### ESERCIZI DA SVOLGERE:
1. Secondo il testo sugli operatori sanitari e il contagio, quanti casi ha contato la Sars nel 2003?
2. Trascrivi fedelmente una parte del testo sugli operatori sanitari e il contagio. Inizia dalle parole "Ovviamente gli operatori" e fermati dopo le parole "tra il personale?".

### TESTO DEL DOCUMENTO:
****

Ovviamente gli operatori sanitari sono più esposti al contagio.
«Certo che sì. Per capire il pericolo della situazione, La Sars nel 2003 ha contato 8098 casi, di questi 1798 erano operatori sanitari (più del 20% del totale ndr). E attualmente ci sono almeno 3mila tra medici e infermieri che già risultano essere stati contagiati in Cina». 

Invece oggi qual è situazione in Italia? C’è una cifra che definisca il numero di contagiati tra il personale?
«Per quanto riguarda l’Italia in questo momento non è possibile stabilire quanti medici o infermieri abbiano contratto il virus. Ciò che so con certezza è che non ne abbiamo riscontrati nel nostro ospedale. Ma questa è un’eventualità di cui quasi preferisco non parlare, sarebbe terribile. Non credo nella scaramanzia ma speriamo continui così».

****

### RACCOLTA DATI:
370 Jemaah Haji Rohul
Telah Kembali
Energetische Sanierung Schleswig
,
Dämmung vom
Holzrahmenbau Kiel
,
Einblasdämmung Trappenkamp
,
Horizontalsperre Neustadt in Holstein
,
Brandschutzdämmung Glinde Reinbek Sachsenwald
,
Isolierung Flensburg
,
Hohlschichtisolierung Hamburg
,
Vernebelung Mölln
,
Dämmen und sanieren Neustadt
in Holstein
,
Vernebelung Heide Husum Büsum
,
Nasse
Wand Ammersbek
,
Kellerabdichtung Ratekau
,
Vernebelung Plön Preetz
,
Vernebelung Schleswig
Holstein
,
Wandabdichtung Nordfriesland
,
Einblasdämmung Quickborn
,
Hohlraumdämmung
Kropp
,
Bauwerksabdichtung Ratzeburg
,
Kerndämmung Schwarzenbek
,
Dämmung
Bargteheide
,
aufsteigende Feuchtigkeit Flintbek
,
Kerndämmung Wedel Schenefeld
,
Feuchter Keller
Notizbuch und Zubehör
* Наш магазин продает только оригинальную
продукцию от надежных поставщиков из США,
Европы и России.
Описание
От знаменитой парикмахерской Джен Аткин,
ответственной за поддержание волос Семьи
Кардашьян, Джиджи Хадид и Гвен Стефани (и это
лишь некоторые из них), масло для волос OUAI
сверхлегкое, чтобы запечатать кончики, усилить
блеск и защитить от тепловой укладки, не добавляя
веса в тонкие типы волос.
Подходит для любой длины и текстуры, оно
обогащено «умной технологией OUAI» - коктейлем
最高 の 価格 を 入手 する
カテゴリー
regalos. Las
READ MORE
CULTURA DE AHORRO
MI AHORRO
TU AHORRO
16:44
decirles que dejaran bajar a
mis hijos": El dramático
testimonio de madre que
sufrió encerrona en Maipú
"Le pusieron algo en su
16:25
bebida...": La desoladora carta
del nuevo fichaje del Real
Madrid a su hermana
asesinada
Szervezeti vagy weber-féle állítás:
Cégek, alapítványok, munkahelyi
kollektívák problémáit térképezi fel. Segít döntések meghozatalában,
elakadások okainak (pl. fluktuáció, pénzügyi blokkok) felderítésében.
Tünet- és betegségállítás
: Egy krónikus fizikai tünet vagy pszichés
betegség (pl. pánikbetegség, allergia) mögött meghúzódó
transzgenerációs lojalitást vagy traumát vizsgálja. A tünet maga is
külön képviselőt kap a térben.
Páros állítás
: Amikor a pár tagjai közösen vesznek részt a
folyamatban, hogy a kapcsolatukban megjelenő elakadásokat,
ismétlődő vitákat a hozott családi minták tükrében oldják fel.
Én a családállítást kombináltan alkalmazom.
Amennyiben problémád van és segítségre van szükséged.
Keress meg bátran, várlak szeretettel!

****

### RISULTATI PER ESERCIZIO:
1. 8098 casi.

2.
Ovviamente gli operatori sanitari sono più esposti al contagio.
«Certo che sì. Per capire il pericolo della situazione, La Sars nel 2003 ha contato 8098 casi, di questi 1798 erano operatori sanitari (più del 20% del totale ndr). E attualmente ci sono almeno 3mila tra medici e infermieri che già risultano essere stati contagiati in Cina». 

Invece oggi qual è situazione in Italia? C’è una cifra che definisca il numero di contagiati tra il personale?